Walk through the farmer’s market at this time of year, and you’ll find fewer produce farmers and slimmer pickings. Don’t get me wrong, we live in a great part of the country for growing food, and in the winter we still have beautiful greens, apples galore, winter squashes, and carrots to brighten up your bag. But after eating Yet Another Apple, I start to long for summer days with more variety.
So I give props to chefs who are committed to using local foods year round and, in the middle of winter, still come up with diverse, interesting menus – especially a menu like Seth Caswell’s at the newly opened emmer&rye on Queen Anne hill. During my visit there this past weekend, I was ready to order one of everything. Lucky for me, the menu is designed so you can choose half or full sizes of nearly every plate (including dessert!), so with several friends, you really could order everything.
It’s a given that you will order the farro fries, which is destined to become the restaurant’s signature dish. Farro is another name for emmer, and the namesake starter is crisp outside and creamy, cheesy goodness inside. I’m now inspired to try making the farro fries recipe I came across in the most recent Edible Seattle, to see if I can come close to the same thing at home.
Highlights from the “small dishes” section of the menu were the roasted sunchokes and potatoes with truffle aioli, along with the cauliflower, mushroom, and greens salad. These dishes were all about the ingredients, cooked simply to emphasize the best flavors of each vegetable. On the other hand, the sausage on our crostini was dry, and the pork belly, while flavorful, fell a bit flat. Our former-chef friend at the table commented that the dish needed some acid, and no, he had not read Seattle Magazine’s assessment of the same dish.
Our table’s universal favorite from the “large dishes” section was the orrechiette bolognese, which had the perfect ratio of pasta to flavorful beef sauce.

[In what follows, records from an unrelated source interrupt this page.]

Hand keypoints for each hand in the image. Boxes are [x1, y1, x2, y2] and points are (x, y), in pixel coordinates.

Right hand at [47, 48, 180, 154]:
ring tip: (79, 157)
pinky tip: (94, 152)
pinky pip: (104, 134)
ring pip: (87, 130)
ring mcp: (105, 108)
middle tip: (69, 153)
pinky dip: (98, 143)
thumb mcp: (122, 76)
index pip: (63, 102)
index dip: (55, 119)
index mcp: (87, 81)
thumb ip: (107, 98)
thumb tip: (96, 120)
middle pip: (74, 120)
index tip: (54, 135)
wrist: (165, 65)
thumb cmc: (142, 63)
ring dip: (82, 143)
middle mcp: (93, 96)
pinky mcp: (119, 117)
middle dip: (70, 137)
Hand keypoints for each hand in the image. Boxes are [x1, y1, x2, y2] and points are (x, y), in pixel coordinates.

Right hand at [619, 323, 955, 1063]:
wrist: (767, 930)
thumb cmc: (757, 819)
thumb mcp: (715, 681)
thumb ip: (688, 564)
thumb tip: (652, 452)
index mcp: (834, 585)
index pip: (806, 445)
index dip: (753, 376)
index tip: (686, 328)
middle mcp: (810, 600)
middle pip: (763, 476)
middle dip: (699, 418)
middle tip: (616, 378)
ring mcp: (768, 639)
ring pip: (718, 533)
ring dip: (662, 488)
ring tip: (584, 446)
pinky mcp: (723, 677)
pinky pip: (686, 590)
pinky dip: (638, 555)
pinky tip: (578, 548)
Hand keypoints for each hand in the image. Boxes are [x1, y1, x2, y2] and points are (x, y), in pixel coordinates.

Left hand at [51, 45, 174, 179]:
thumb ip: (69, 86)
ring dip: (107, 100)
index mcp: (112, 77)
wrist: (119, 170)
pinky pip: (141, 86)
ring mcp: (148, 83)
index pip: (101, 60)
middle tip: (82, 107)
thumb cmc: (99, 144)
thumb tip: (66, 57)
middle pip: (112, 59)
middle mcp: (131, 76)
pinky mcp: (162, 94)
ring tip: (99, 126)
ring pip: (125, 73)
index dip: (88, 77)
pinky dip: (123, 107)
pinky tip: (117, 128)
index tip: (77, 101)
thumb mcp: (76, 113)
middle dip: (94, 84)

And every aspect of the goat crepinette dish was outstanding, from the herby goat, to the butternut gratin, to the trumpet mushrooms we were fighting over at the end. My least favorite dish was the rabbit pappardelle, which just needs a few tweaks to make it great. In our case, the rabbit was tasty, but the noodles were thick and undercooked, and the dish was swimming in too much liquid.

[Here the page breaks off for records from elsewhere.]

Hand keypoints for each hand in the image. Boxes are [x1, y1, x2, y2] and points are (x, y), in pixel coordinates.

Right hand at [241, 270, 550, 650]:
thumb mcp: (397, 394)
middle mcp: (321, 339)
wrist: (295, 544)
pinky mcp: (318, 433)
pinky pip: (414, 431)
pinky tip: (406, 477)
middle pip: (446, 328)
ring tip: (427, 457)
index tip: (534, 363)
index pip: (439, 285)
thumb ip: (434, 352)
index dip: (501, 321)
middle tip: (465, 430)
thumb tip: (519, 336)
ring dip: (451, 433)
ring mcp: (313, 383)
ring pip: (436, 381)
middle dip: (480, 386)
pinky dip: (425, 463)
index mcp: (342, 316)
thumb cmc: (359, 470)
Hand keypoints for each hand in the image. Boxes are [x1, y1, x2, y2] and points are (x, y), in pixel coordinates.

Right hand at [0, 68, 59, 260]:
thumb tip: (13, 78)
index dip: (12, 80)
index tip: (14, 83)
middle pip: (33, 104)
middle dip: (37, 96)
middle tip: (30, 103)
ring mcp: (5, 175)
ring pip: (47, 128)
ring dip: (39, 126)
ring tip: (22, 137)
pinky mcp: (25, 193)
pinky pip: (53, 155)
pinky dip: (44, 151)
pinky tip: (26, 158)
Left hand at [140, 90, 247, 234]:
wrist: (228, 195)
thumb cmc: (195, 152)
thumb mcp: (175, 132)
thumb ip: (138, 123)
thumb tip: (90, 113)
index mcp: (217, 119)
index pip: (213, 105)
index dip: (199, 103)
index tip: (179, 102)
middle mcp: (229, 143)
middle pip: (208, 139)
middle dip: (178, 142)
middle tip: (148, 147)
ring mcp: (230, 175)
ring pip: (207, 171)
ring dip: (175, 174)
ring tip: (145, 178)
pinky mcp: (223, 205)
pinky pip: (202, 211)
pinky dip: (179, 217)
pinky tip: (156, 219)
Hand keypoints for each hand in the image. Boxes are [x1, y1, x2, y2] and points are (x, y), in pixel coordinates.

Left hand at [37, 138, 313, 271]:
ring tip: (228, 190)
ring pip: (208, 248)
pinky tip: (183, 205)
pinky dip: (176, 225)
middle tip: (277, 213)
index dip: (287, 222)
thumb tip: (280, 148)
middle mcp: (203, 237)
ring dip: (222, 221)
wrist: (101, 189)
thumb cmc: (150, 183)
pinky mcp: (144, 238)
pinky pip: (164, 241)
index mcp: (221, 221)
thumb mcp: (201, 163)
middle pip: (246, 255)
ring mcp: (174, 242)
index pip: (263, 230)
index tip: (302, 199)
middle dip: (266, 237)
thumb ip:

The best desserts we tried are the only two that aren’t available in a half size. But order both anyway. The chocolate bourbon bread pudding is dense and perfect. One person at our table who doesn’t even like bread pudding declared it delicious. My favorite, though, was Gramma’s cheesecake with huckleberry sauce. Light and tangy, it was lovely with the huckleberries, and all four spoons at our table made it disappear in a matter of minutes. If you can only get one dessert, Get. The. Cheesecake.
Chef Seth Caswell opened emmer&rye quickly once he secured a lease on the former Julia’s restaurant. I doubt anyone believed him when he said at the beginning of January that he’d be open by February 1 – you know how those things tend to go. But he was better than his word, and the place is already packed each evening. Reservations are recommended.
And it looks like there is more good stuff in store. The Victorian building housing the restaurant has a lovely patio in front, which promises to be the perfect place for a summer meal on the hill.
And the emmer&rye web site hints at a forthcoming brunch. I’m excited to see what Caswell has planned for the menu. Anyone know when brunch service will begin?